GRANT: Daniel and I just pulled up to the old barn where we film the summary, or barnwall, every Monday. And this area is normally where we park and turn around. And right now, there’s at least a three foot deep hole here due to the excessive flooding we had this weekend.
GRANT: The rain topped my rain gauge, so I’m not sure how much we received here, but Russell, the guy that does our dozer work and makes our food plots, lives a few miles away and he recorded 11 inches of rain between Friday and Sunday.
GRANT: There’s a small creek just over here to my left that’s almost always dry. Of course, it runs when it rains a lot and it apparently got way out of its banks, came down through here – removed all this rock and caused this erosion – and as soon as it hit the food plot, there’s no more erosion.
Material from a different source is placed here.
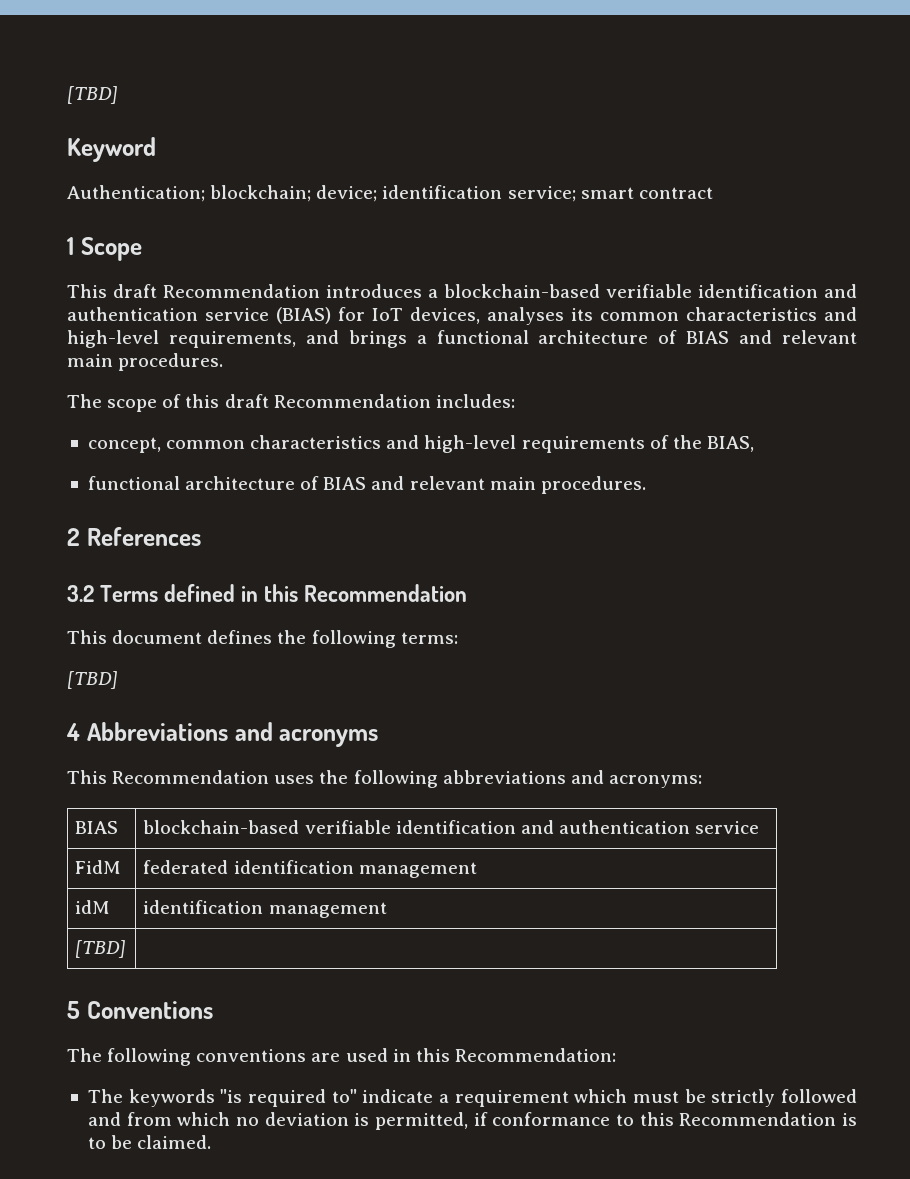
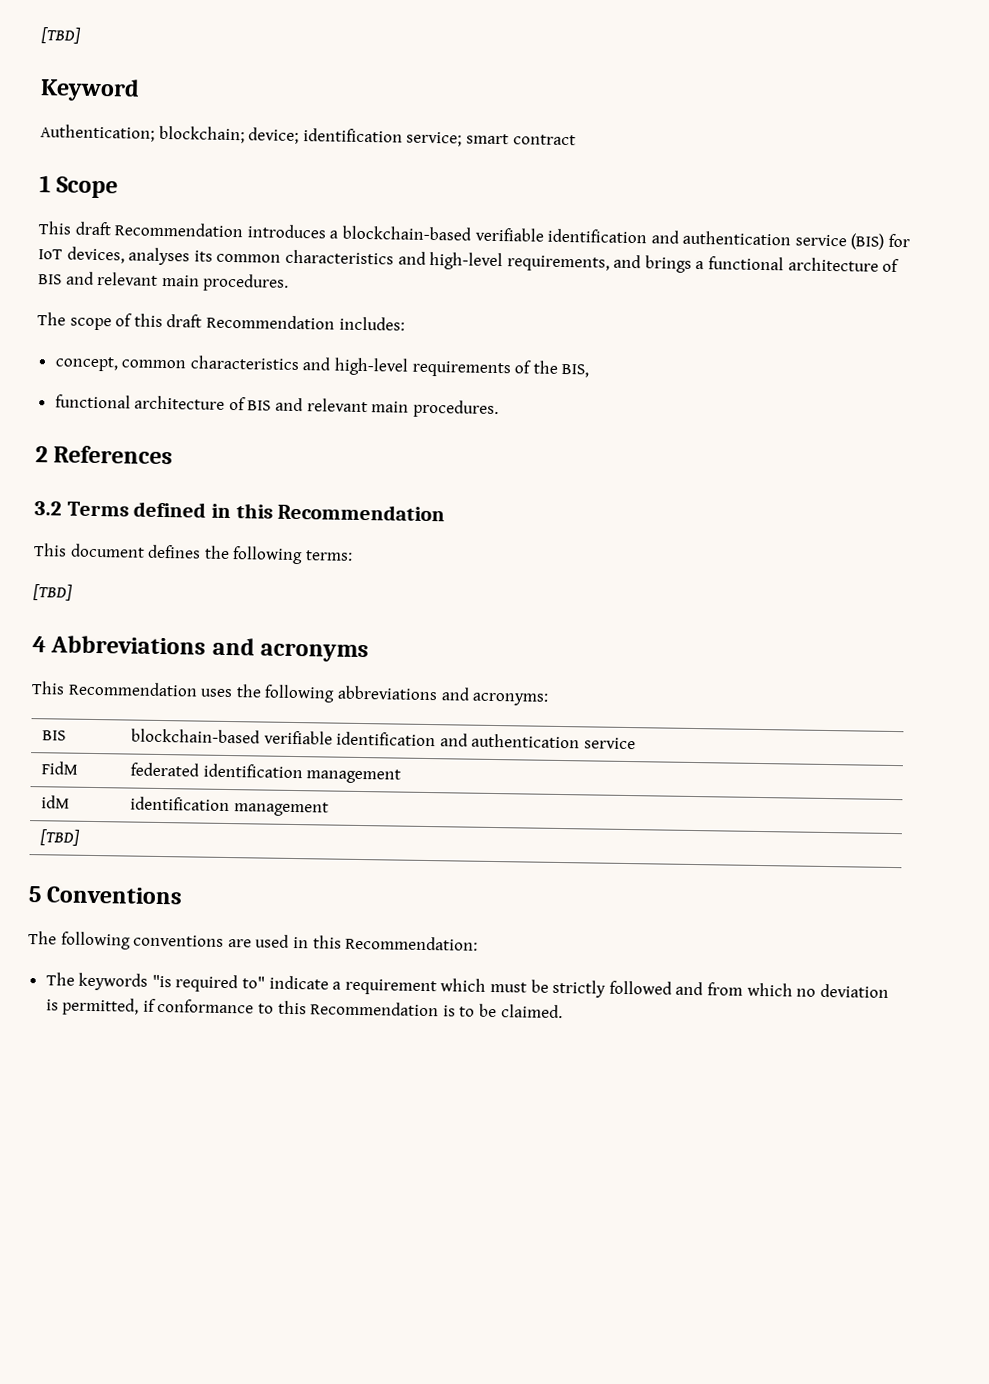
[276,307,332,324] (BIAS) -> [850,233,885,250] (BIS)
[686,331,730,344] BIAS -> [38,274,62,285] BIS
[706,436,754,452] [87,476,367,490] BIAS, // functional architecture of BIAS -> [561,363,590,378] [54,394,272,411] BIS, // functional architecture of BIS
[75,821,119,834] BIAS -> [42,730,67,741] BIS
GRANT: The force of the water deposited some gravel out in the food plot but those living plants and their roots down in the soil held the soil in place. There was no sign of topsoil loss out there in the food plot. And that’s exactly one of the reasons why we use a no-till drill and keep living plants, or cover crops / food plots, growing as many months out of the year as possible.
GRANT: Vegetation does a great job of protecting soil.
GRANT: The second observation I want to point out is all the way down – about three feet – well, it’s nothing but gravel. We didn’t put it here. That's just the nature of soils here at The Proving Grounds.
GRANT: We’ve been sharing – and we’ll continue to share – some techniques that are probably new to most food plot farmers. No tilling; minimal soil disturbance; using cover crops throughout the year – cover crops are just food plot crops.
GRANT: We’ve selected species that deer like to eat; that work well in a cover crop environment to protect and improve soil – add nutrients from the air and protect the soil. And imagine, if they do that well here at The Proving Grounds in this rocky soil, imagine the quality deer you can grow where you hunt.
GRANT: Our techniques of minimal or no tillage obviously protected soil. But they do much more. They improve the soil. Stay tuned as we share our techniques – the benefits. And show you not only how to grow better crops, but attract more deer to our food plots.
GRANT: To understand the scale of the flood we just had, my good friend, James Harrison shared this video on his way back from turkey hunting. This river is many, many feet under the bridge normally and now it’s over the bridge and still rising. There was a lot of damage and even some lives lost due to the massive flooding here in the Ozark Mountains and my prayers go out to those families that are suffering a loss during this horrible event.
GRANT: Planting season is here which means it’s time to terminate the fall food plots and get ready to plant some Eagle Seed forage soybeans.
GRANT: I’m always excited about planting season because it not only means we’re gonna provide quality forage for critters but improve the soil health. And remember, big antlers start in the dirt.
GRANT: Hopefully you and your family are well. You're living on high and dry ground and you get a chance to go outside and enjoy Creation. But no matter what your circumstances are, remember every day to slow down and listen to what the Creator is saying to you. Thanks for watching GrowingDeer.